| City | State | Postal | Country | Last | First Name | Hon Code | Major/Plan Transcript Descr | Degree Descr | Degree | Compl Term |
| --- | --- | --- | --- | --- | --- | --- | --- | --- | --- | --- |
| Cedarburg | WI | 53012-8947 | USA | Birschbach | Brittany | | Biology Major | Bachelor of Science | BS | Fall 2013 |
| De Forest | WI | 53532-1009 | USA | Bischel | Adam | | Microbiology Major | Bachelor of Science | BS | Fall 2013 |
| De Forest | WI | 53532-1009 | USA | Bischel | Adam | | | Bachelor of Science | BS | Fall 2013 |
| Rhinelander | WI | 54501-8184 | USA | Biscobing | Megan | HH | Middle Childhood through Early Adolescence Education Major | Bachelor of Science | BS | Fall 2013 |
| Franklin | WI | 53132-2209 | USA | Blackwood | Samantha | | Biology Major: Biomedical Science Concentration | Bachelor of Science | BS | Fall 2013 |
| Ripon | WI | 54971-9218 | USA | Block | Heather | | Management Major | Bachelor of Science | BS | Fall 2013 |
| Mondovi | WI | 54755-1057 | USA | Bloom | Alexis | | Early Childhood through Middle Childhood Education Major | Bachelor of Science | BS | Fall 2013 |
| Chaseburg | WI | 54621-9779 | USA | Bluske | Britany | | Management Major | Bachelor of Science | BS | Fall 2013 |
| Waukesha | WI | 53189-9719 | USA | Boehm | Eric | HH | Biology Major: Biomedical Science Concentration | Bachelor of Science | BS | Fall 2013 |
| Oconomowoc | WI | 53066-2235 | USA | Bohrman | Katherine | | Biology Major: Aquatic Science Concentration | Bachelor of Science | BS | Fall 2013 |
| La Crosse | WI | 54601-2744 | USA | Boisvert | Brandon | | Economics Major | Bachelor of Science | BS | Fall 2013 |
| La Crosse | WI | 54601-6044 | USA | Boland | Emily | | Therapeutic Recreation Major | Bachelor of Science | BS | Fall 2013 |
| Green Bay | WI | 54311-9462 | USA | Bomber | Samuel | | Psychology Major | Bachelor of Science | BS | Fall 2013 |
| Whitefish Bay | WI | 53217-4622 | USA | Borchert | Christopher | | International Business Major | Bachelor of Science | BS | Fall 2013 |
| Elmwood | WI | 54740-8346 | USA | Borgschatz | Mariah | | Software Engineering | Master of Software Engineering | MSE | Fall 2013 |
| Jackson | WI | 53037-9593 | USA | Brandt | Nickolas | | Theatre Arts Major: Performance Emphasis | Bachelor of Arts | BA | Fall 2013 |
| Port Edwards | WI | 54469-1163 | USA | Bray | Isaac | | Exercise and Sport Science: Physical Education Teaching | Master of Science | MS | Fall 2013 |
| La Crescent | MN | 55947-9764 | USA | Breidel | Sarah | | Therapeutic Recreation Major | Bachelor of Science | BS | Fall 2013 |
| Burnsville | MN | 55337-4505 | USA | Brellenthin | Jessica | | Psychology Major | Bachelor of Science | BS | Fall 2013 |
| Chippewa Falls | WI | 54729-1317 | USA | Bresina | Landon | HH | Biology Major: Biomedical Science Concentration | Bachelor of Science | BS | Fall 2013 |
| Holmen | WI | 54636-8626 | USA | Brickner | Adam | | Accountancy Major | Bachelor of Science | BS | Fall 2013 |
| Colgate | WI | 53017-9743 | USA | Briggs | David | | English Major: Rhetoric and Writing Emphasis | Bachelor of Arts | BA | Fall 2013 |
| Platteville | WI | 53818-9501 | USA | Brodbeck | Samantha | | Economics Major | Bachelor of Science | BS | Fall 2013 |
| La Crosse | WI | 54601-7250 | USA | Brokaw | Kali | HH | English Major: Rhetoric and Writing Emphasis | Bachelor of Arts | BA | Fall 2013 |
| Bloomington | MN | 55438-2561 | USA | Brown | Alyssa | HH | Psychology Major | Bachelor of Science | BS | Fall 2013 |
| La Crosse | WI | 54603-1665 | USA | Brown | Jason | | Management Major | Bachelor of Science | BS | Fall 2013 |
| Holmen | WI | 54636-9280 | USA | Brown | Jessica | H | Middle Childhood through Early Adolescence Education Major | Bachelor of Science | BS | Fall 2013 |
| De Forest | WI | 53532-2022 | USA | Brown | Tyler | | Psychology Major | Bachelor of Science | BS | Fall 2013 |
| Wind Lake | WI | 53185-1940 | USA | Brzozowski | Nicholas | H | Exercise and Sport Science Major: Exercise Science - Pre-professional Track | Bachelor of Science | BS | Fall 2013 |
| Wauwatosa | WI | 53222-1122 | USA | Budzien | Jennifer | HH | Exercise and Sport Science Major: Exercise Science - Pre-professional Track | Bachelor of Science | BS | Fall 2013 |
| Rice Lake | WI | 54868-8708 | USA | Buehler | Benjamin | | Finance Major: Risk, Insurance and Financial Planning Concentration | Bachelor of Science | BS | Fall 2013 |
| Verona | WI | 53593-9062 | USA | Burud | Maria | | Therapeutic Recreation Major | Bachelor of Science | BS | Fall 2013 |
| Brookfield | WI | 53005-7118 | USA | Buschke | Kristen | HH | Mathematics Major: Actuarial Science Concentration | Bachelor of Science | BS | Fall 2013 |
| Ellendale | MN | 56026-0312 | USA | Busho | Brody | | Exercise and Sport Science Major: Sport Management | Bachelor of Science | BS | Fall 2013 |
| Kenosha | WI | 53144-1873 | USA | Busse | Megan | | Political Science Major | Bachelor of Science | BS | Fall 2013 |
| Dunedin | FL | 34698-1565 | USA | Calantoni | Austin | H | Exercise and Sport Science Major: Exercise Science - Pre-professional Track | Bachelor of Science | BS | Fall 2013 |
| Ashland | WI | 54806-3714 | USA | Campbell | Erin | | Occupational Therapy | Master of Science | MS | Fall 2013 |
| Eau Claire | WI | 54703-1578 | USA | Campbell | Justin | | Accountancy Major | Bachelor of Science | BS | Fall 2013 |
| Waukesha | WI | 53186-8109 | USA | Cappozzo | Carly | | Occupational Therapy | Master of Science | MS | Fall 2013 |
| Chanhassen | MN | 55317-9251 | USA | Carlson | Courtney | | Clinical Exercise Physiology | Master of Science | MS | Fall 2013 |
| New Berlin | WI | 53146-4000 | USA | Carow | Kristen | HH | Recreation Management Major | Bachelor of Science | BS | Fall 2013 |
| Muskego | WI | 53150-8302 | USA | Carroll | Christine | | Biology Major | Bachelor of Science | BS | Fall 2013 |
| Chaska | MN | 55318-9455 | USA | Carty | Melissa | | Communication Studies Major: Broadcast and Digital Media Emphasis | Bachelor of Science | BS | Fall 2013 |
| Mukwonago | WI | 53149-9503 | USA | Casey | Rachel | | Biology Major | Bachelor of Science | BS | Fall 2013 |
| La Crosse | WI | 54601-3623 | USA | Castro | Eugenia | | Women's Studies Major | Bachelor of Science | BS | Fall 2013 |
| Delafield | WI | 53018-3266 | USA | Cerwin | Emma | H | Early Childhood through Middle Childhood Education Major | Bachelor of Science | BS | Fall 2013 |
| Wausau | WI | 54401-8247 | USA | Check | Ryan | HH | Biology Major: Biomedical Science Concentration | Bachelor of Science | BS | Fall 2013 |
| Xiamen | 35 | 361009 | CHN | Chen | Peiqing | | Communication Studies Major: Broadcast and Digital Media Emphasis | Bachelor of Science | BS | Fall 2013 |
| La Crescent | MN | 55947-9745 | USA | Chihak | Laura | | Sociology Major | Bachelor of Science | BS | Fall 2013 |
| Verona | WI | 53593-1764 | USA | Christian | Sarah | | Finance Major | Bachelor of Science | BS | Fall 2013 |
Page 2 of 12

## EXERCISE INSTRUCTIONS
For the word "Crescent", find every line in the data that holds it and copy that line.

## RESPONSE
| La Crescent | MN | 55947-9764 | USA | Breidel | Sarah | | Therapeutic Recreation Major | Bachelor of Science | BS | Fall 2013 |
| La Crescent | MN | 55947-9745 | USA | Chihak | Laura | | Sociology Major | Bachelor of Science | BS | Fall 2013 |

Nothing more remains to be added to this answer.